[Task list]
[1] Please extract the stretch of the passage about Jonette Moore from "Jonette Moore, a" through "program is built.".
[2] According to the passage about Jonette Moore, how long did she spend at The Village?
[3] In the passage about Jonette Moore, she says she "started" doing several things after being told to be still. List each of them.
:: Text excerpt
Jonette Moore, a former resident, who now serves as coordinator of the women’s programs and all transportation services at The Village, attributes her growth and wholeness to the foundation of faith on which the program is built.
“I was kind of angry at first, because I really wanted to go home, but God just kind of spoke to me and told me to be still,” Moore said. “So I did that and just started listening in class, started listening at church and started growing and could feel him working again in my life.”
Moore said she saw herself grow during her eight months at The Village, and her family notices the change.
“I’ve learned over the years to not try to convince anyone that I’ve changed or that it’s different this time and I didn’t do that this time. I just let it be what it is. And my family can see the difference, and my mom is like ‘Are you my child?’ because things I normally would have blown up about, I don’t,” Moore said. “So she can see the difference and that’s how I know it’s working. And it’s still working.”
Moore’s successful completion of the growth track shows residents that healing and change are possible because of her visible example.
“It helps to have that in my history and be able to see both sides of it, and at the same time, it makes it a lot easier for them to open up to me,” Moore said.
Moore said that the foundation of faith on which the program is built influences each step of the growth track. And rather than “beating them over the head with the Bible,” it helps residents re-align their life.
“We pray that when they complete this that they are ready to face life on life’s terms.”
A Life Restoration Thing
The Village’s mission of loving and serving the city of Birmingham manifests itself in their work.
::::
:: Dataset extract
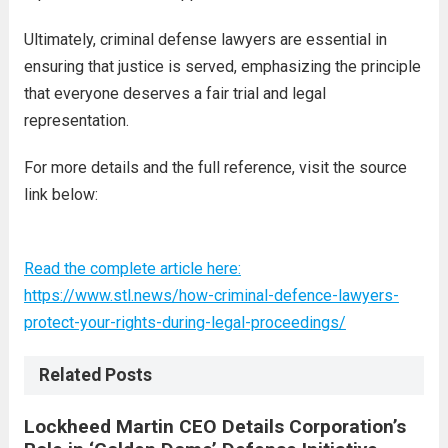
Ultimately, criminal defense lawyers are essential in
ensuring that justice is served, emphasizing the principle
that everyone deserves a fair trial and legal
representation.
For more details and the full reference, visit the source
link below:
Read the complete article here:
https://www.stl.news/how-criminal-defence-lawyers-
protect-your-rights-during-legal-proceedings/
Related Posts
Lockheed Martin CEO Details Corporation’s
::::
[Solutions in order]
[1]
Jonette Moore, a former resident, who now serves as coordinator of the women’s programs and all transportation services at The Village, attributes her growth and wholeness to the foundation of faith on which the program is built.

[2] Eight months.

[3]
- Listening in class
- Listening at church
- Growing